Stored data entries

BEGIN

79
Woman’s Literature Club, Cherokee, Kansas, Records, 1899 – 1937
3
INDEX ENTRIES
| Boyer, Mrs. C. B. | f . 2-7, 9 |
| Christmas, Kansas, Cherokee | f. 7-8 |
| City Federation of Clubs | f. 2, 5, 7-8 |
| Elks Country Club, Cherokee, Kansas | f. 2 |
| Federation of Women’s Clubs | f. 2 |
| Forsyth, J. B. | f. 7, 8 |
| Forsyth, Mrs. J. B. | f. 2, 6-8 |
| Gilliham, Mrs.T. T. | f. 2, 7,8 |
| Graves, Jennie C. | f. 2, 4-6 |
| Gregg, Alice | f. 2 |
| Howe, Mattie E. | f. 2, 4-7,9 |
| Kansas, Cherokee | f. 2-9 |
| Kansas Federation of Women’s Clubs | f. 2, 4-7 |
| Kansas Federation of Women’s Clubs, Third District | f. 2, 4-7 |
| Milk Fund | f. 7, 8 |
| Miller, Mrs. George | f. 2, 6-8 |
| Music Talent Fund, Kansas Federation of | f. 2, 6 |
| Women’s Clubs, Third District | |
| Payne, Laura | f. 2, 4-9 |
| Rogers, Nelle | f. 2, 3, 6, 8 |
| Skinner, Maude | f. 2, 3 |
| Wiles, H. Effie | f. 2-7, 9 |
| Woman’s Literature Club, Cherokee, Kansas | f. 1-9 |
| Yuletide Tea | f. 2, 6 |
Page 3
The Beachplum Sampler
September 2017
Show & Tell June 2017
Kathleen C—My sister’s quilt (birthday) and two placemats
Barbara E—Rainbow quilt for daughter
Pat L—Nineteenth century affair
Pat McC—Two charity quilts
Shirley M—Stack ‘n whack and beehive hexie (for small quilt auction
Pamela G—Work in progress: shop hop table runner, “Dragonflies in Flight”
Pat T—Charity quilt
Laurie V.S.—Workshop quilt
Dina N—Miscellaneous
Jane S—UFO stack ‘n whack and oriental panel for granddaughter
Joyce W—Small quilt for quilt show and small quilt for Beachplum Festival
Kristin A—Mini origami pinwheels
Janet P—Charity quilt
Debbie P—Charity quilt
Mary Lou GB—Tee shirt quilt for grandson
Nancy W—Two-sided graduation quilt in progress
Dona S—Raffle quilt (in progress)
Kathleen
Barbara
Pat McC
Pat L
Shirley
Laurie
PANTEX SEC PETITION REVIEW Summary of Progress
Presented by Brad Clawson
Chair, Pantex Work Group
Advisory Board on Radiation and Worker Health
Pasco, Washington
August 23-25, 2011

END

■ **Assignment**
Set every record down word for word, omitting none.

■ **Response**
79
Woman’s Literature Club, Cherokee, Kansas, Records, 1899 – 1937
3
INDEX ENTRIES
| Boyer, Mrs. C. B. | f . 2-7, 9 |
| Christmas, Kansas, Cherokee | f. 7-8 |
| City Federation of Clubs | f. 2, 5, 7-8 |
| Elks Country Club, Cherokee, Kansas | f. 2 |
| Federation of Women’s Clubs | f. 2 |
| Forsyth, J. B. | f. 7, 8 |
| Forsyth, Mrs. J. B. | f. 2, 6-8 |
| Gilliham, Mrs.T. T. | f. 2, 7,8 |
| Graves, Jennie C. | f. 2, 4-6 |
| Gregg, Alice | f. 2 |
| Howe, Mattie E. | f. 2, 4-7,9 |
| Kansas, Cherokee | f. 2-9 |
| Kansas Federation of Women’s Clubs | f. 2, 4-7 |
| Kansas Federation of Women’s Clubs, Third District | f. 2, 4-7 |
| Milk Fund | f. 7, 8 |
| Miller, Mrs. George | f. 2, 6-8 |
| Music Talent Fund, Kansas Federation of | f. 2, 6 |
| Women’s Clubs, Third District | |
| Payne, Laura | f. 2, 4-9 |
| Rogers, Nelle | f. 2, 3, 6, 8 |
| Skinner, Maude | f. 2, 3 |
| Wiles, H. Effie | f. 2-7, 9 |
| Woman’s Literature Club, Cherokee, Kansas | f. 1-9 |
| Yuletide Tea | f. 2, 6 |
Page 3
The Beachplum Sampler
September 2017
Show & Tell June 2017
Kathleen C—My sister’s quilt (birthday) and two placemats
Barbara E—Rainbow quilt for daughter
Pat L—Nineteenth century affair
Pat McC—Two charity quilts
Shirley M—Stack ‘n whack and beehive hexie (for small quilt auction
Pamela G—Work in progress: shop hop table runner, “Dragonflies in Flight”
Pat T—Charity quilt
Laurie V.S.—Workshop quilt
Dina N—Miscellaneous
Jane S—UFO stack ‘n whack and oriental panel for granddaughter
Joyce W—Small quilt for quilt show and small quilt for Beachplum Festival
Kristin A—Mini origami pinwheels
Janet P—Charity quilt
Debbie P—Charity quilt
Mary Lou GB—Tee shirt quilt for grandson
Nancy W—Two-sided graduation quilt in progress
Dona S—Raffle quilt (in progress)
Kathleen
Barbara
Pat McC
Pat L
Shirley
Laurie
PANTEX SEC PETITION REVIEW Summary of Progress
Presented by Brad Clawson
Chair, Pantex Work Group
Advisory Board on Radiation and Worker Health
Pasco, Washington
August 23-25, 2011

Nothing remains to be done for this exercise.